長劍直直的揮砍向檢查的官員,官員沒有閃退,眼睛直勾勾的看著男子手中的寶石。在向他襲來的長劍被迅速出手的士兵挑飛後,官員才臉色一變:“是瘟疫寶石!別放過他!”
“瘟疫寶石是一種能釋放大型瘟疫的魔能道具,原先是軍隊裝備,但是後來殺傷范圍實在是不可控制,就被廢除了。前幾年也有人拿這種道具襲擊了帝國其他的城市,導致幾個十萬人的城市沒有一個人幸存……看起來這個人是沒辦法吃牢飯了。”蘇芸幸災樂禍的看著不遠處的這一場景,也不知道她是在幸災樂禍帝國還是幸災樂禍那名襲擊者。
就像是在印證蘇芸所說,周圍的帝國士兵迅速湧上來,沒有給那個人半點反抗或者投降的機會,在他捏碎手中道具擊發其威力的時候,數杆長槍就刺入了他的身體。
“怎麽會這麽快?”男子瞪大了眼睛看著刺入了自己身軀的長槍。難以相信的神色凝固在了他的臉上,帶著一絲殘紅,刺入他身體的長槍拔出,男子倒在了地上。
士兵們收起了瘟疫寶石和男子的屍體後,檢查程序繼續進行。 也許是因為有了前車之鑒,拍在冀嵐前面的那人在還沒有檢查到他的時候,就很乾脆的把帶著的魔能寶石交了出來。
“你……過去吧。
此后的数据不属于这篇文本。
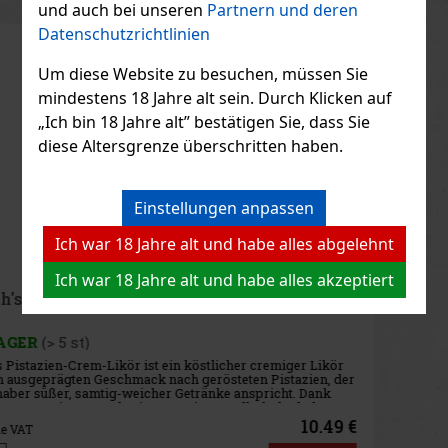
und auch bei unseren
Partnern und deren
Datenschutzrichtlinien
Rabatt: 10%
Um diese Website zu besuchen, müssen Sie
Aktion
mindestens 18 Jahre alt sein. Durch Klicken auf
„Ich bin 18 Jahre alt” bestätigen Sie, dass Sie
diese Altersgrenze überschritten haben.
Fernet Stock Lime 1 l 27%
AUF LAGER
(> 5 st)
Einstellungen anpassen
Ich war 18 Jahre alt und habe alles abgelehnt
Ich war 18 Jahre alt und habe alles akzeptiert
17.99 €
14.87
€ ohne VAT
Pircher Amaro from the Alps 0,7l 30%
Bestellen
AUF LAGER
(> 5 st)
Pircher Amaro from the Alps ist ein Kräuterlikör, der die Essenz
der Alpen und eine jahrhundertelange Tradition einfängt.
Neu
Hergestellt aus den besten Zutaten und nach traditionellen
Rezepten, bietet dieser Likör einen einzigartigen Geschmack und
ein A
17.49 €
14.45
€ ohne VAT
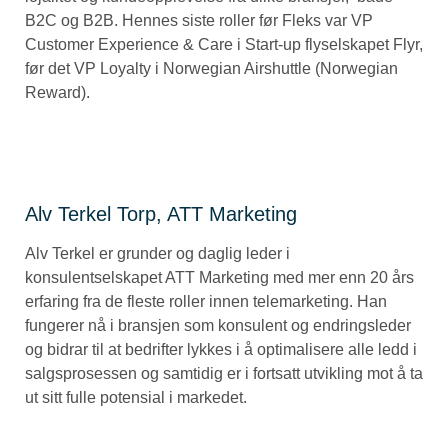
B2C og B2B. Hennes siste roller før Fleks var VP
Customer Experience & Care i Start-up flyselskapet Flyr,
før det VP Loyalty i Norwegian Airshuttle (Norwegian
Reward).
Alv Terkel Torp, ATT Marketing
Alv Terkel er grunder og daglig leder i
konsulentselskapet ATT Marketing med mer enn 20 års
erfaring fra de fleste roller innen telemarketing. Han
fungerer nå i bransjen som konsulent og endringsleder
og bidrar til at bedrifter lykkes i å optimalisere alle ledd i
salgsprosessen og samtidig er i fortsatt utvikling mot å ta
ut sitt fulle potensial i markedet.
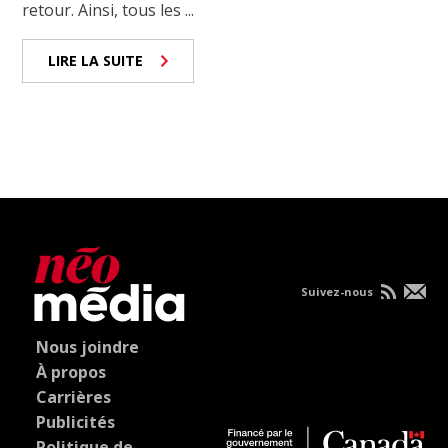
retour. Ainsi, tous les ...
LIRE LA SUITE
Suivez-nous
Nous joindre
À propos
Carrières
Publicités
Politique de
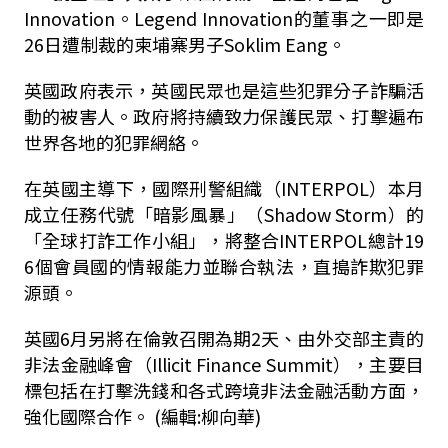
Innovation。Legend Innovation的董事之一即是
26日遭制裁的柬埔寨男子Soklim Eang。
英國政府表示，英國民眾也是這些犯罪分子詐騙活
動的被害人。政府將持續致力保護民眾、打擊遍布
世界各地的犯罪網絡。
在英國主導下，國際刑警組織（INTERPOL）本月
成立任務代號「暗影風暴」（Shadow Storm）的
「全球打詐工作小組」，將整合INTERPOL總計19
6個會員國的情報能力並聯合執法，直搗詐欺犯罪
源頭。
英國6月另將在倫敦召開為期2天、由外交部主責的
非法金融峰會（Illicit Finance Summit），主要目
標包括在打擊洗錢和各式跨境非法金融活動方面，
強化國際合作。 (編輯:柳向華)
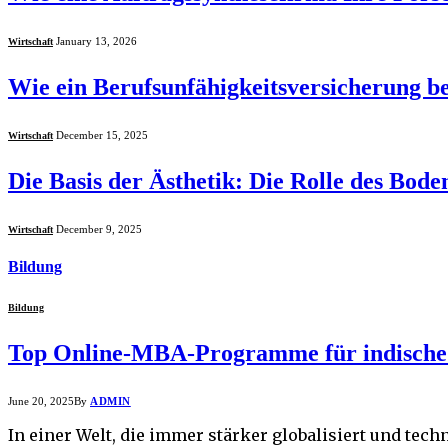
January 13, 2026
Wirtschaft
Wie ein Berufsunfähigkeitsversicherung bei
December 15, 2025
Wirtschaft
Die Basis der Ästhetik: Die Rolle des Bode
December 9, 2025
Wirtschaft
Bildung
Bildung
Top Online-MBA-Programme für indische
June 20, 2025
By
ADMIN
In einer Welt, die immer stärker globalisiert und tec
”官員從冀嵐身前經過,真視寶珠沒有任何的變化,於是官員就走向了蘇芸。
那顆潔淨透明的真視寶珠在蘇芸身前陡然放出了彩虹般的光彩,看著手中的寶珠,官員抬起眼睛狐疑的看向蒙著腦袋的蘇芸。
“這是我的奴隸,前幾天剛買的。”冀嵐說著,就一把扯下了蘇芸腦袋上的兜帽,讓她那對貓耳朵暴露在眾人眼中。
“奴隸契約在哪?”官員看著冀嵐問道。
“就是因為這個,今天才要來這裡。”冀嵐面色不改的說,“那個黑心商人不要說奴隸契約了,連奴隸紋都沒上,今天來我就是為了討一個公道的。”
“是這樣啊。”官員點了點頭,若有所思的說道,“這種事情確實經常有,那些該死的奴隸商人,帝國已經警告過他們了,但是還是不長記性。如果能拿到那個奴隸商人的信息,可以到帝國相關的機構去,帝國會幫你們解決的。”
“那可真是謝謝了。”冀嵐笑著,拉住了蘇芸的手腕,“我們可以走了嗎?今天還有很多事要做。”
“走吧走吧。”官員擺擺手。
就這樣,冀嵐和蘇芸再度回到了帝國王都。